- [Work to complete]:
Among the records below, find the line that has "X149939900Y-101330000D03*"; from there, give the lines again exactly, and stop after the line that has "X162992500Y-94850000D03*".

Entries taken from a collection
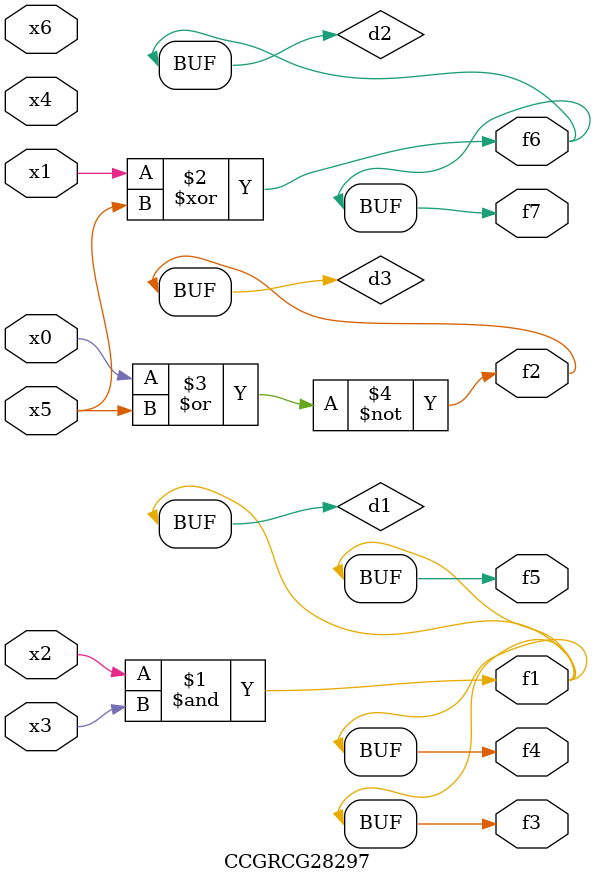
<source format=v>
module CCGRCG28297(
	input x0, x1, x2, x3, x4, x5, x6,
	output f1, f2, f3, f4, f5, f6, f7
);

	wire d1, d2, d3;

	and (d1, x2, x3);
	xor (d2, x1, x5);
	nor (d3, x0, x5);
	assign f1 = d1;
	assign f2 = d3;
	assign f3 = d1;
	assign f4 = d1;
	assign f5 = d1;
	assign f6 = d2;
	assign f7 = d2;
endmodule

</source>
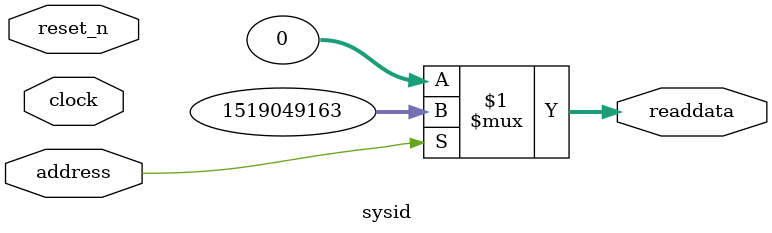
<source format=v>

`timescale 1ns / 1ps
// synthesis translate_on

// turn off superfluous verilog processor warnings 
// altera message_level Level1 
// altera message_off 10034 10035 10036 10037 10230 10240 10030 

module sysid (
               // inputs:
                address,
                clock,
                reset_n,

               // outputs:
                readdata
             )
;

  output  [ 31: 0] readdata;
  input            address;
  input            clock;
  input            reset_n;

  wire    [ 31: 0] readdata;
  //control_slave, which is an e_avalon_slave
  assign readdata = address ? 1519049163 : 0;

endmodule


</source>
==
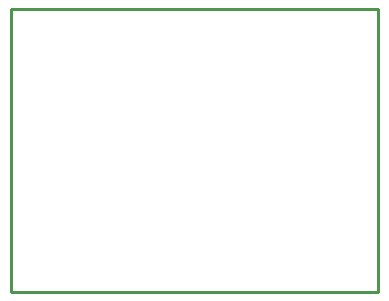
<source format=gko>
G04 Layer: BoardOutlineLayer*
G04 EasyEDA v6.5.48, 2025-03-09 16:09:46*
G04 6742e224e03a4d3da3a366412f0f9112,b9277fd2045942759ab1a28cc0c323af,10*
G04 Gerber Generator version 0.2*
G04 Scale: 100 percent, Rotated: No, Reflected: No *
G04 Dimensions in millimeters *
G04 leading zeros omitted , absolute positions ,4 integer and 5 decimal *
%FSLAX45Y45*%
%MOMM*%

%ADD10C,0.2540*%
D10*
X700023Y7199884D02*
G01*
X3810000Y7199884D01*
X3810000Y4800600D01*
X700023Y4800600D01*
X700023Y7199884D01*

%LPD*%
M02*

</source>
---
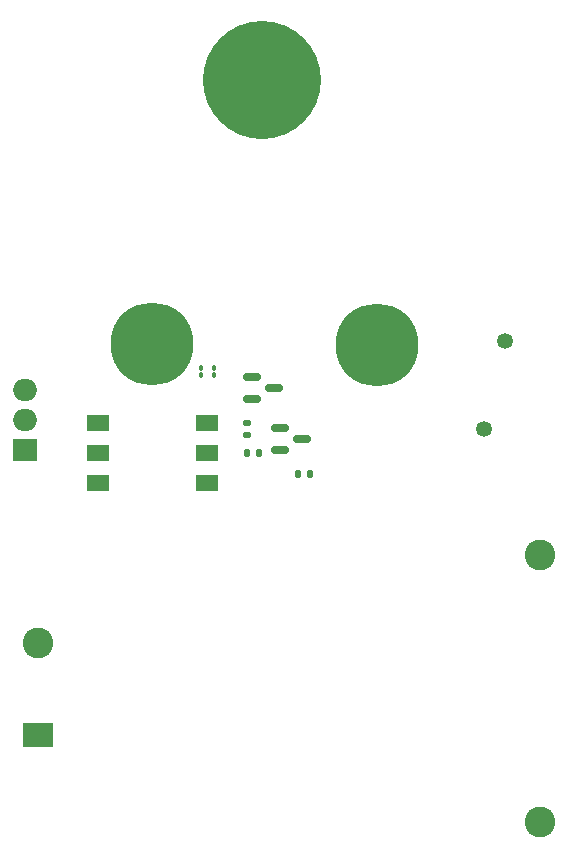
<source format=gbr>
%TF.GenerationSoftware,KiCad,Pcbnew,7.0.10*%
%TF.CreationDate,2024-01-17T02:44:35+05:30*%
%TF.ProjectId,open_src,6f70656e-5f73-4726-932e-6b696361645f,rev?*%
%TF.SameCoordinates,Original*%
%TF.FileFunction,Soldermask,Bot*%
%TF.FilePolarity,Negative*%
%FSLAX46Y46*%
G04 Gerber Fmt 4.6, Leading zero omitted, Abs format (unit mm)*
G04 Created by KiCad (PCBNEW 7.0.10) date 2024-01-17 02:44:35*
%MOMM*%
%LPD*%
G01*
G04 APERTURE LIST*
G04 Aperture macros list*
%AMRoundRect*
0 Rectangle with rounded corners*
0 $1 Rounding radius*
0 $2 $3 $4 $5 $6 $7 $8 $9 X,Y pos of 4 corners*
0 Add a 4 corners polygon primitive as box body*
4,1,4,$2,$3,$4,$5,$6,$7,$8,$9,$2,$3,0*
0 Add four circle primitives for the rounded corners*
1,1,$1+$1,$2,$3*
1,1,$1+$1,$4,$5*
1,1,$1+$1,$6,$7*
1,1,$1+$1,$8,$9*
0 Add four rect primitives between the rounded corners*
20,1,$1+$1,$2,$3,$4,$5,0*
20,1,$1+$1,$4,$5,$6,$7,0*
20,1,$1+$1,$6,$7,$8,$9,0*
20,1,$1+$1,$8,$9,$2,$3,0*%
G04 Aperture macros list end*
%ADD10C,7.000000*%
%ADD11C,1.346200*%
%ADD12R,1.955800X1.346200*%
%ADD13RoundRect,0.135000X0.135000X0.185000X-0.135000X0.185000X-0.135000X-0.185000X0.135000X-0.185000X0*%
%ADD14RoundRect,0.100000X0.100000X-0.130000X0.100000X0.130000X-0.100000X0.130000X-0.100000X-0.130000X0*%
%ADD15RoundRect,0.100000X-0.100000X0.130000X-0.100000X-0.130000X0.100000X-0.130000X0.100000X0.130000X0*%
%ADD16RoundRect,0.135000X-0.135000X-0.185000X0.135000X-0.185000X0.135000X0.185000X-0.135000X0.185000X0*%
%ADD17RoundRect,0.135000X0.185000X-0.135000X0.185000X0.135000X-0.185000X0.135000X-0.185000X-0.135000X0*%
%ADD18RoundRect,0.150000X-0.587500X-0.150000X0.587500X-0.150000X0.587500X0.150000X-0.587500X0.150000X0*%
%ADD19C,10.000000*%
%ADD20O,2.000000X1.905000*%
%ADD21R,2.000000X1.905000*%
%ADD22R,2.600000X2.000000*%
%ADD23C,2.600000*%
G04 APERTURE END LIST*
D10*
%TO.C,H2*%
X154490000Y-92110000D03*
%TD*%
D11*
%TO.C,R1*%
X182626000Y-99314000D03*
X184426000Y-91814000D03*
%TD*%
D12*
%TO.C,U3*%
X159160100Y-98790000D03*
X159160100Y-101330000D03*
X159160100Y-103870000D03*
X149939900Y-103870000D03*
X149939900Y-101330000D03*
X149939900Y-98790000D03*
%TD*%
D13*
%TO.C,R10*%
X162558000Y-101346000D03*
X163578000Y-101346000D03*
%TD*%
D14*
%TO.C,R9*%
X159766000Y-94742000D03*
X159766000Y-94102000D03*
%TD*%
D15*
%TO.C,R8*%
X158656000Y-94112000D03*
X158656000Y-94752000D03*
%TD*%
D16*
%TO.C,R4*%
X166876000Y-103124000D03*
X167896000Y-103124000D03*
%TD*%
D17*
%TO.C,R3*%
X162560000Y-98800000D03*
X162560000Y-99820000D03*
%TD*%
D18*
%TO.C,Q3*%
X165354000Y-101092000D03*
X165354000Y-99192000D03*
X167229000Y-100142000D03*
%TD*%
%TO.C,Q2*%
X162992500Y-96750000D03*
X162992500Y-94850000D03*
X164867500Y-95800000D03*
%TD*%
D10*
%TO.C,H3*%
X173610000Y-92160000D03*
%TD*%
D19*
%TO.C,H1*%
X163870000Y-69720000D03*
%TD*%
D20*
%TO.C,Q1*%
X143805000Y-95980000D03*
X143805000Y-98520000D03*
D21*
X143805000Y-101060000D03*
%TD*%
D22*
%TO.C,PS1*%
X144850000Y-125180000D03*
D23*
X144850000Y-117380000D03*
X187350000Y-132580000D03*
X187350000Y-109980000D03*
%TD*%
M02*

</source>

- [Solution for this task]:
X149939900Y-101330000D03*
X149939900Y-98790000D03*
%TD*%
D13*
%TO.C,R10*%
X162558000Y-101346000D03*
X163578000Y-101346000D03*
%TD*%
D14*
%TO.C,R9*%
X159766000Y-94742000D03*
X159766000Y-94102000D03*
%TD*%
D15*
%TO.C,R8*%
X158656000Y-94112000D03*
X158656000Y-94752000D03*
%TD*%
D16*
%TO.C,R4*%
X166876000Y-103124000D03*
X167896000Y-103124000D03*
%TD*%
D17*
%TO.C,R3*%
X162560000Y-98800000D03*
X162560000Y-99820000D03*
%TD*%
D18*
%TO.C,Q3*%
X165354000Y-101092000D03*
X165354000Y-99192000D03*
X167229000Y-100142000D03*
%TD*%
%TO.C,Q2*%
X162992500Y-96750000D03*
X162992500Y-94850000D03*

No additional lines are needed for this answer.